Parlor Tricks and Porch Favorites is the first album by folk musician Pat Gubler, who records under the name P.G. Six. In 2001, when the album was released, Gubler was in seminal free folk/noise folk/improv folk collective Tower Recordings. They were a formidable outfit that released an indeterminate number of albums in a wide array of traditional and non-traditional formats, as bands of their shamanic ilk (Vibracathedral Orchestra, Charalambides, Sunburned Hand of the Man, Jackie-O Motherfucker, et. al) are wont to do. Parlor Tricks and Porch Favorites is at once an extension of the avant-folk themes Gubler pursued in Tower Recordings and a welcome respite from his primary concern’s cluttered clatter.
It is, above all, an album of hushed moments, of quietly contemplative beauty.
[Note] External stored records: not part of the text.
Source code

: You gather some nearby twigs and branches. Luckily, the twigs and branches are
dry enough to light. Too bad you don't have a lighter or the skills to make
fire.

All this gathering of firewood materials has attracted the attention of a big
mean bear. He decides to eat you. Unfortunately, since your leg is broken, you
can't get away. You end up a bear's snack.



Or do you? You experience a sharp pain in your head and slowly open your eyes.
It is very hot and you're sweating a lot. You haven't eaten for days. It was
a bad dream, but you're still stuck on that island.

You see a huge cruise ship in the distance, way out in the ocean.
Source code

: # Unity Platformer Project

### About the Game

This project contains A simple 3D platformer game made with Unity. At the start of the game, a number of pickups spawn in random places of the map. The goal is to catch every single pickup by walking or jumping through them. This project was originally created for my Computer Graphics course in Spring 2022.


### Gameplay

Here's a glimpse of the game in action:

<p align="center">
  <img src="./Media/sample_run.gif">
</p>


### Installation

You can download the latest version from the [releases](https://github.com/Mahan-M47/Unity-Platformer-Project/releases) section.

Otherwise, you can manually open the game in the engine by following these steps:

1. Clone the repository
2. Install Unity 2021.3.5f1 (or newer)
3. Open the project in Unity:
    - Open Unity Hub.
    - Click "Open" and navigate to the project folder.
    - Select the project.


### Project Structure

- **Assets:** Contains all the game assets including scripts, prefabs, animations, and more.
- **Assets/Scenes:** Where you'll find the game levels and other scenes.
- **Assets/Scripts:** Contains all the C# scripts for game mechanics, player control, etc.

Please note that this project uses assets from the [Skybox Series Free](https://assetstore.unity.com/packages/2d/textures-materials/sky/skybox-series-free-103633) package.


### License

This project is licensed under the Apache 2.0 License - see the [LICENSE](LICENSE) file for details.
And it’s all complemented perfectly by Gubler’s singular voice, which manages to be entirely arresting while remaining incredibly limited. To compare it to any other set of pipes is probably a misstep on my part, but for point of reference, imagine Calexico singer Joey Burns, sans nasality, with a bucolic lilt. (Pretty specific, no? I’m trying here.) That may not sound that special, but Gubler’s abstracted, crystalline arrangements multiply the calming effect of his vocals, rendering them wholly hypnotic.
And this music is, absolutely, crystalline and hypnotic. The hushed, circular guitar picking of “Unteleported Man” creates finely tuned and enveloping figures. Chiming overlays of harp and washes of droning flutes and reeds act as counterpoints, at one point interrupting the guitar playing. Gubler gently hums along. That’s it. But for over six minutes, the effect is completely entrancing. “Go Your Way” might be both more abstracted and more lovely, featuring mellow flutters and trills on a harp and subdued lilting by Gubler for a good four minutes. Stately bodrhan-esque drumming joins in for another four. And when I refer to harp playing here, this isn’t Joanna Newsom-level stuff here. This is absolutely sublime work.
Compared to his subsequent album, 2004’s The Well of Memory, Parlor Tricks and Porch Favorites is more of a piece, sporting a much more unified sound from beginning to end, and lacking the highlights and missteps of his sophomore work. (I really, really don’t want to get into his third solo album, Slightly Sorry, but I feel more and more like I should.) Parlor Tricks and Porch Favorites is pastoral and seemingly effortlessly intricate. It’s underrated. It’s beautiful.